In a nutshell, the procedure I am doing is:

  1. Create the repository in GitHub and git clone it
  2. Transform it to a RStudio project, with a renv private environment
  3. Program 😼
  4. Create the database, with data since the beginning of OSMstats until today
  5. Update the repository and the database via git push
  6. Create the mechanism for the repository to update itself onward

Regarding the first step, the repository Weekly OSM is already online; I chose that name to signify the fact that it will be updated once per week. Such frequency has two advantages: to reduce the granularity of the observations, and to maintain a cache —the service GitHub Actions keeps them one week at most— of required packages.

After cloning the repository, the second step was to launch RStudio and associate the Weekly-OSM directory with a new project. Once this was done, the first commands I executed in the project were:

install.packages("renv")
renv::init(bare = TRUE)

The purpose of renv is to generate a reproducible working environment. What this means is that, during development, my project will have its own R packages library, isolated from other projects that I may develop in the same computer. It also means that I can easily reproduce this library in another computer, which is crucial, since it will allow the execution of scripts from the project as part of a GitHub Actions workflow.

The third step is, precisely, to write those scripts. In this post I will not delve into how does Weekly OSM function; that information is in the README and each of the scripts, which are thoroughly commented. However I will mention that, after programming, one should run renv::snapshot() to write renv.lock, a file registering all the packages that have been used —dplyr and rvest in my case— and their dependencies too. The registries it writes look like this:

    "magrittr": {
      "Package": "magrittr",
      "Version": "2.0.1",
      "Source": "Repository",
      "Repository": "CRAN",
      "Hash": "41287f1ac7d28a92f0a286ed507928d3"
    }

To accomplish the fourth step I wrote the main_yearly.R script; when executed, it obtains from OSMstats all the observations of certain year, i.e. of every date and every country that had activity during those dates. Then it computes a weekly summary of the observations —applying functions such as sum() and max()— and writes the results to .csv files; hence, there will be 52 o 53 files per year. Once that I ran the script for each year from 2011 to 2021, I added all those files to the online repository, and so I accomplished the fifth step.

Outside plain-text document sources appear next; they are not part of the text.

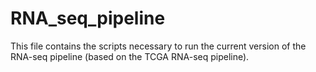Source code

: # RNA_seq_pipeline

This file contains the scripts necessary to run the current version of the RNA-seq pipeline (based on the TCGA RNA-seq pipeline).
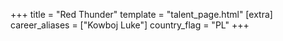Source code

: 
+++
title = "Red Thunder"
template = "talent_page.html"
[extra]
career_aliases = ["Kowboj Luke"]
country_flag = "PL"
+++
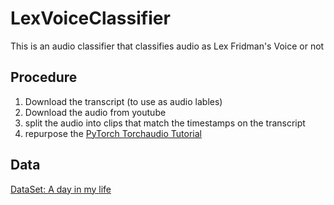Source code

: # LexVoiceClassifier
 This is an audio classifier that classifies audio as Lex Fridman's Voice or not

## Procedure
1. Download the transcript (to use as audio lables)
2. Download the audio from youtube
3. split the audio into clips that match the timestamps on the transcript
4. repurpose the [PyTorch Torchaudio Tutorial](./speech_command_classification_with_torchaudio_tutorial.ipynb)

## Data
[DataSet: A day in my life](https://www.youtube.com/watch?v=0m3hGZvD-0s)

Finally, the sixth step consisted in writing main.yaml, a workflow that will run every Monday at 03:13 UTC approximately, through GitHub Actions. I won’t talk about workflow syntax, but I do want to show some of the steps; for instance, the one below serves to create a cache with installed packages. While the first workflow run took several minutes, thanks to the cache subsequent runs were completed in less than a minute. Furthermore, as long as renv.lock doesn’t change, the cache will remain valid.

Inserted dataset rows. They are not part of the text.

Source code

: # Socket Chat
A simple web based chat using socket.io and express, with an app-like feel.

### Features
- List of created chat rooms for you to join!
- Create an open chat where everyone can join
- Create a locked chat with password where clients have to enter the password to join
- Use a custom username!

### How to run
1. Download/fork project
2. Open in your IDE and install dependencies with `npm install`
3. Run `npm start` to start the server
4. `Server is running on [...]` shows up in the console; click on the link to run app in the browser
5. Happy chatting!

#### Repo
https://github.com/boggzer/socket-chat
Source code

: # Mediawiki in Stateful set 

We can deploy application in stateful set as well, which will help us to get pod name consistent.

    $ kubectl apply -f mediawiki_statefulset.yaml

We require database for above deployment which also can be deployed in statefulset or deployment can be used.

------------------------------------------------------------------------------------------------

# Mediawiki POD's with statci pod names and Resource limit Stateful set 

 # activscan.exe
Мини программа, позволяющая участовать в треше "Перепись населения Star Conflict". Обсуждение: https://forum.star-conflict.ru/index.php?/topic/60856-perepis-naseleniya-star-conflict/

    # create/restore cache
    - name: Cache packages
      uses: actions/cache@v2
      with:
        path: ${{ env.RENV_PATHS_ROOT }}
        key: renv-${{ hashFiles('renv.lock') }}

In the next step the renv::restore() function is executed, and it performs the installation (or, if a cache already exists, the restoration) of the packages registered in renv.lock. And the last step I show here executes main.R, a script containing all the operations that need to be done every week in the repository.

    # install/restore packages
    - name: Restore packages
      run: Rscript -e 'renv::restore()'
    # source main script
    - name: Obtain weekly data
      run: Rscript R/main.R

That’s about everything I can say regarding Weekly OSM up to now. Since I added main.yaml the database has correctly been updated; now I just need to keep in mind that the workflow must be renewed every now and then, because otherwise GitHub Actions will disable it 😹. This post will have a continuation, where I will demonstrate how to utilize the database.